~5.BÖLÜM~

80 9 0
                                    

Alışık olduğum sınıfımın sıraları arasında ilerlerken, hissettiğim duygulara hiç de alışık değildim.

Garip, diye geçirdim içimden. Tamamiyle zıtlıktaydım.

'Hazır olmadığım' yüz Duman'ın yüzüydü. Açıkçası okula bu kadar erken geleceğini -üstelik benim sıramın bir arkasında oturacağını- hiç beklemiyordum. Dün aramızda yeterince gariplik yaşanmamış mıydı ?

Oturacağım cam kenarındaki sırama yaklaştığımda bedenim heyecan duygusuna yenik düştü. Ne yapacağımı bilmiyordum, bende belli belirsiz bir gülümsemeyle ona bakıp yerime oturdum.

Sıranın arkasında onu hissedebiliyordum. Saçlarıma bakan o mavi gözlerini, enseme değmek üzere olan sıcak nefesini ve -ıım, hayatımda gördüğüm en güzel koku. Daha önce sigara kokusundan bunu farkedememiştim herhalde.

Acaba sigara bağımlılarından biri miydi yoksa sadece arada bir mi içiyordu ?

Hocanın sınıfa gelmesiyle düşüncelerimi kovdum. Herhalde hoca yeni gelen'den kendisini tanıtmasını isteyecekti, değil mi ?

"Günaydın gençler. Bugün aramıza yeni iki tane daha arkadaşımız katıldı. Önce hanginiz kendini tanıtmak ister, beyler ?" diye sorunca bakışlarım sınıfı taradı. Beyler mi ? Gözlerim Batıkan'ı bulunca hocanın neyden bahsettiğini anladım. Tabi ya, Batıkan da bizim sınıfımızdaydı ve Duman'ın arka çaprazında oturuyordu.

Ona baktığımı anlayınca sıcak bir şekilde gülümsedi. Bende gerginliğimi bir anlığına unutup içten bir gülümsemeyle Batıkan'a baktım.

Dersin o kırk dakikası öyle büyük bir işkence gibi geçti ki, ders bittiğinde sesli bir şekilde nefesimi vermiştim.

Doğru ya, Duman arkamdaydı !

Kendimi onunla konuşmakta zorunluymuş gibi hissediyordum. Sonuçta bu sınıfta tanıdığı tek insan ben olmalıydım.

"Günaydın. Bu kadar erken okula geleceğinizi bilmiyordum."

Bilerek 'geleceğinizi' dedim çünkü 'geleceğini' desem ilgimin tamamiyle onun üstünde olduğunu sanırdı.

Sanki değil, aptal.

Yüzünü telefonundan ağır ağır kaldırarak bana kısa bir bakış attı.

"Çok mu rahatsız oldun ?"

Yüz ifadesi sertti, şaka yapar gibi durmuyordu. Niye bu kadar dengesiz olduğunu merak ettim. Dün bana 'melek' diyen ama aslında kendisi 'melek' kadar güzel olan çocuğa ne olmuştu ?

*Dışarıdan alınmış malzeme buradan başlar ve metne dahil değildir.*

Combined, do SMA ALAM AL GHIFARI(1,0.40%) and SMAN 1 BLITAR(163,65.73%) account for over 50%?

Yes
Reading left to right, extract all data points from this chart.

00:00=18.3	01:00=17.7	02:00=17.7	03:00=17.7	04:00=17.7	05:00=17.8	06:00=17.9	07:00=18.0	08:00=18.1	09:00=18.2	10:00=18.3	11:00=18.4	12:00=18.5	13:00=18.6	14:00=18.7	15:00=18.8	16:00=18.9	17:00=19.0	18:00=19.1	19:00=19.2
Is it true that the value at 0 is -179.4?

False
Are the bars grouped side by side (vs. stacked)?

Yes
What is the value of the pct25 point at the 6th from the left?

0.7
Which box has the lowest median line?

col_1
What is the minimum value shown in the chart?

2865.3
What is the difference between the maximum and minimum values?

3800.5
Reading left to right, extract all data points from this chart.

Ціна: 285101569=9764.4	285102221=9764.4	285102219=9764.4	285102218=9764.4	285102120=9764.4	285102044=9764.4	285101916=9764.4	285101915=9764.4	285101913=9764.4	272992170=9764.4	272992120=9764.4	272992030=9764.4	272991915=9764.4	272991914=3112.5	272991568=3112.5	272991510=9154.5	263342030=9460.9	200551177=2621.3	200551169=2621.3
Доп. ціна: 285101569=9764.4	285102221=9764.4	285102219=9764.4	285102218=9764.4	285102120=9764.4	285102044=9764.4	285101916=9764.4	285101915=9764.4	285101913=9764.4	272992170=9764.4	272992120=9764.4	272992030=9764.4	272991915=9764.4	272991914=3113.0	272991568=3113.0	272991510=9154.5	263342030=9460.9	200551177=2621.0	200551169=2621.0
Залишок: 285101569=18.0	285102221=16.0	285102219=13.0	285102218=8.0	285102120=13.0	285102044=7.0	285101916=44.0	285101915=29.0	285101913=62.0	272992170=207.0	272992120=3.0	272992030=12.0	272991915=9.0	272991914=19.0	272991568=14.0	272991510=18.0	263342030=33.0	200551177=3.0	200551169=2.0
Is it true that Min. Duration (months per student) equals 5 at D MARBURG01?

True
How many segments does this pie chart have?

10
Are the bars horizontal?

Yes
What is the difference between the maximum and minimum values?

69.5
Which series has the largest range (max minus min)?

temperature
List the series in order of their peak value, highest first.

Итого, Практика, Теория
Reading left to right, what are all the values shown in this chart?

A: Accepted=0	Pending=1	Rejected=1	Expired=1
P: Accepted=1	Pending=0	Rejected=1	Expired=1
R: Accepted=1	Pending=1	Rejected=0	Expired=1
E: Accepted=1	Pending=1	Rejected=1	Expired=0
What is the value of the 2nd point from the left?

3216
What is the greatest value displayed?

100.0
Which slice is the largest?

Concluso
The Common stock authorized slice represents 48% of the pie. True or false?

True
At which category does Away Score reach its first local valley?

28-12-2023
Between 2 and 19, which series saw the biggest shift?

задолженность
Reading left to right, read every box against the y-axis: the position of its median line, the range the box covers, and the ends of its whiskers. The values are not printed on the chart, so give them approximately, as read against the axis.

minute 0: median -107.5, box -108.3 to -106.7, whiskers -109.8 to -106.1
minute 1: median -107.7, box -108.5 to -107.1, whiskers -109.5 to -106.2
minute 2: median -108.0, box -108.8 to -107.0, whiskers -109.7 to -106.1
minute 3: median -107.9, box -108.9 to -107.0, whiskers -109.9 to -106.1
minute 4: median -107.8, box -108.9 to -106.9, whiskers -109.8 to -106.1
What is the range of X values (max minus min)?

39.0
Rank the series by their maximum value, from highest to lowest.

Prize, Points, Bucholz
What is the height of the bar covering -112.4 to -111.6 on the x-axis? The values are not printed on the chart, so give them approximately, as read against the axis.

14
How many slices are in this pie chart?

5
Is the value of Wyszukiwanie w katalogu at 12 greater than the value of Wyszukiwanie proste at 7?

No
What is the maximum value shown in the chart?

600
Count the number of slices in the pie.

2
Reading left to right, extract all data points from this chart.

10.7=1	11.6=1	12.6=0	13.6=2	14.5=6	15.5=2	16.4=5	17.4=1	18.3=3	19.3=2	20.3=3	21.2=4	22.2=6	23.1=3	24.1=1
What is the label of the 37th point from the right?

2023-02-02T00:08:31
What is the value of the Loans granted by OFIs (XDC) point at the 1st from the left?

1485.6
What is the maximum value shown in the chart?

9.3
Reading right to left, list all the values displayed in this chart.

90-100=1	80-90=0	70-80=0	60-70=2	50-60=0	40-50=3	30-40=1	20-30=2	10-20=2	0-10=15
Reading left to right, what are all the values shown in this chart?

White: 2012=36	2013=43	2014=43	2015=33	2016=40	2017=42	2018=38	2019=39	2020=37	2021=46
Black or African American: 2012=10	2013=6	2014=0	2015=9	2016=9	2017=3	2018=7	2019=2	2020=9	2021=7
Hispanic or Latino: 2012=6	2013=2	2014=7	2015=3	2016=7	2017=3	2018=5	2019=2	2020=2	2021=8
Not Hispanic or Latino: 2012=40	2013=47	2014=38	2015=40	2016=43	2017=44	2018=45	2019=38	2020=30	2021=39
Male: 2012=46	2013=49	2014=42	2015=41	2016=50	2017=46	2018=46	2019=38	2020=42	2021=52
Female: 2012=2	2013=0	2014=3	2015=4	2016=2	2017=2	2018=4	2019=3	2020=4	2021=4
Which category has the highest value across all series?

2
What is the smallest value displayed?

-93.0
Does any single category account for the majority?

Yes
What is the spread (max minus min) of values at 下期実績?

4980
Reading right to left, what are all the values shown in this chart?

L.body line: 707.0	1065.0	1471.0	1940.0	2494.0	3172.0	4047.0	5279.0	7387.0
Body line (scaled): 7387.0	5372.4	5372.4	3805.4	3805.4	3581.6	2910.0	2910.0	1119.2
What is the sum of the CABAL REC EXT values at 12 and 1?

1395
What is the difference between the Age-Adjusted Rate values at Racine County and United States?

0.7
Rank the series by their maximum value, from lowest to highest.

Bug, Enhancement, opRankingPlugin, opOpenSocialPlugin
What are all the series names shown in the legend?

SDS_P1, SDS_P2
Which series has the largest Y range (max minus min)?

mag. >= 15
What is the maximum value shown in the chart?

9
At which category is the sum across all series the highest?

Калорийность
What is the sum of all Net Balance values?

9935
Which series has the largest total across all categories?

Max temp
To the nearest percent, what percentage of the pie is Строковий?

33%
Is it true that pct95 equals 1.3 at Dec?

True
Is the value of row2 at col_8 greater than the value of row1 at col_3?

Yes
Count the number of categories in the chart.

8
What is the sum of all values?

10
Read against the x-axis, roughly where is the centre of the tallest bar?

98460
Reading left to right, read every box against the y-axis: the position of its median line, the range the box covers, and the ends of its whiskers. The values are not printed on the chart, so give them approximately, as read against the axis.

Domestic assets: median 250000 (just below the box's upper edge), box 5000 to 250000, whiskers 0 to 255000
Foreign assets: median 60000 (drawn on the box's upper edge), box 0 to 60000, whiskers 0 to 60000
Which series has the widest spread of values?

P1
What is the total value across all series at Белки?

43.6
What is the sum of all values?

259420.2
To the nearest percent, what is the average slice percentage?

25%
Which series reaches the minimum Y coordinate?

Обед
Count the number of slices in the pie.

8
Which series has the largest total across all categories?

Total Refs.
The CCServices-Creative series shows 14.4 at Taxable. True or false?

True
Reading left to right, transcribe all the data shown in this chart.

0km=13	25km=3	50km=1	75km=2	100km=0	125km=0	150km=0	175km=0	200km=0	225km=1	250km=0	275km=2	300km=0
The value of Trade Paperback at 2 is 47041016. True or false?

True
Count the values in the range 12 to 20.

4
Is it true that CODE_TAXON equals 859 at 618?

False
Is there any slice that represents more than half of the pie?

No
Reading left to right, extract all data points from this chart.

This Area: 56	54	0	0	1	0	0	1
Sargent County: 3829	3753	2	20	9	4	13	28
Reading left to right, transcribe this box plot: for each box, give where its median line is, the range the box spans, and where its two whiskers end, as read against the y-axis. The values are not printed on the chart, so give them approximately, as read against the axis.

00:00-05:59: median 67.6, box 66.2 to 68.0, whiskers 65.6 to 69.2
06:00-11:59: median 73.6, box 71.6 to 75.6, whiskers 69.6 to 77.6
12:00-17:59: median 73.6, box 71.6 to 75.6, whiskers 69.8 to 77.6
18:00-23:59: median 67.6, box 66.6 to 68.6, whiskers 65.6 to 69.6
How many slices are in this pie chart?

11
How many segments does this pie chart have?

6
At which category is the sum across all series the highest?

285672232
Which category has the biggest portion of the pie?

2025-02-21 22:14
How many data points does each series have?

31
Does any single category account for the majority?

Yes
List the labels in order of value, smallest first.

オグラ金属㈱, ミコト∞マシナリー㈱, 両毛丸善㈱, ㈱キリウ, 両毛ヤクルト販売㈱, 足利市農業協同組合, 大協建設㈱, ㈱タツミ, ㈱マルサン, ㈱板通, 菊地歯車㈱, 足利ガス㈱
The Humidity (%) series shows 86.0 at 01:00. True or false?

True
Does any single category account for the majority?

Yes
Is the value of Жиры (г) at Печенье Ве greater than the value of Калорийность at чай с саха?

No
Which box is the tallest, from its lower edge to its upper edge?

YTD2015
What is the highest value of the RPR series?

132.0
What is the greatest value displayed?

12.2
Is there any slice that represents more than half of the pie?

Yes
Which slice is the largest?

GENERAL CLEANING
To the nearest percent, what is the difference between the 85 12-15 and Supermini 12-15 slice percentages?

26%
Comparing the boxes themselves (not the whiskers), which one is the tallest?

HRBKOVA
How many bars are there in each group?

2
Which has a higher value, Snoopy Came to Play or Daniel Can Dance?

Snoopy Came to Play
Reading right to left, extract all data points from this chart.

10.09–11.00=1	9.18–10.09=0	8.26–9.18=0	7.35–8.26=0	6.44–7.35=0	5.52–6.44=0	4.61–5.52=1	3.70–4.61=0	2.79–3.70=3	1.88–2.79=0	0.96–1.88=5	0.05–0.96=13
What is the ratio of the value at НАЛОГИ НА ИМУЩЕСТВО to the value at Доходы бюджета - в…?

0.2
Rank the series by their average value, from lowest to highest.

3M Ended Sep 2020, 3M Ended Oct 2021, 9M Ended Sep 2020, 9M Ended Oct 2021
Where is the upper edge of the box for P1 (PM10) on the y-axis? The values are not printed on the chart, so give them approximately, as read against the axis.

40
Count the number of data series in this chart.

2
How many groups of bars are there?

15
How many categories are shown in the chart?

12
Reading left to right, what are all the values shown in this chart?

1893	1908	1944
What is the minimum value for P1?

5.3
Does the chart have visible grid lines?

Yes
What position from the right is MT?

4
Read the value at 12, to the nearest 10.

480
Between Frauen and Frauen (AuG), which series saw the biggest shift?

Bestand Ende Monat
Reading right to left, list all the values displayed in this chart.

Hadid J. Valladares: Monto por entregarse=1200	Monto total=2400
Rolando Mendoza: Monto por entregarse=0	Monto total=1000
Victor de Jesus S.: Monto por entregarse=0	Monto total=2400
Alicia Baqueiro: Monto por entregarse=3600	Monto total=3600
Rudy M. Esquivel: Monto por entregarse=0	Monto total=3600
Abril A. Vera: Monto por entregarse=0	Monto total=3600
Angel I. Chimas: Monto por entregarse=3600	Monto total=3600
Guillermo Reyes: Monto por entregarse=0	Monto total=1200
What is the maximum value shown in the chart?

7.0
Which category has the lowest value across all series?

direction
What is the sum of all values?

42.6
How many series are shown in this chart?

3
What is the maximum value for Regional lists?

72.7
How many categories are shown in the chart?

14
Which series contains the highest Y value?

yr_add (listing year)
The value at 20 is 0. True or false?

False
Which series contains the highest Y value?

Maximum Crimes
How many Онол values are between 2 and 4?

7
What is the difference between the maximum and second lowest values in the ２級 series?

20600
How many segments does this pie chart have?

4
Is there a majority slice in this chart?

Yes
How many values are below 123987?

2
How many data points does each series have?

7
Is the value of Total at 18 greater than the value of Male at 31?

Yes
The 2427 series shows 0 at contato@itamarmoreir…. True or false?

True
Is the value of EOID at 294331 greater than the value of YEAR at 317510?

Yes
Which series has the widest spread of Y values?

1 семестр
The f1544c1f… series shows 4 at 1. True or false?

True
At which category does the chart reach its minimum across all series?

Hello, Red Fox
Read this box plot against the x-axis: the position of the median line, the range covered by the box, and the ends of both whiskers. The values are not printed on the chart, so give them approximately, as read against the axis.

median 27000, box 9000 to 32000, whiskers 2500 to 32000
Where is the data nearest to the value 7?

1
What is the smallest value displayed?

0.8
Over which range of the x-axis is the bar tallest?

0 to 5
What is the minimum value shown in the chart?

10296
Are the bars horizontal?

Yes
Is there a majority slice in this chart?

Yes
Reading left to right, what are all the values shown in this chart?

"Onu kastetmek istememiştim. Bu kadar erken gelmeniz beni şaşırttı sadece," dedim yumuşak bir tonda.

"Tamam," diyerek sınıftan çıktı. Onun ardından da Batıkan çıkmıştı tabi.

Hemen Derin'in yanına gitmem gerekiyordu. O da muhtemelen Uzay'la aynı sınıftaydı.

Derin'i sınıftan alıp kantine gitmeye başladık. Ama bu bugünün en doğru seçimi sayılmıyordu anlaşılan. Duman'lar da kantindeydi. Kantinin en uzak tarafındaki masada o, Batıkan ve Kuzey beraber oturuyorlardı.

Kantine adımımı atar atmaz Duman'ı gördüğüm için o da büyük ihtimalle izenmişlik hissiyle bana döndü.

Benim mavilerim onun mavi - yeşil - gri karışımı gözleriyle birleştiğinde, hissettiğim heyecan duygusunu bile tarif edemiyordum.

Yüz hatları çok ciddiydi, sanki biri onun canını çok fazla sıkmış gibi.

Sıraya girmem, yemeyimi almam ve Derin'in yanına dönmem sırasında geçen süre boyunca gözünü bir kere bile benden ayırmamıştı. O kadar ciddi bakıyordu ki bakışları arasında eriyeceğimi hissediyordum.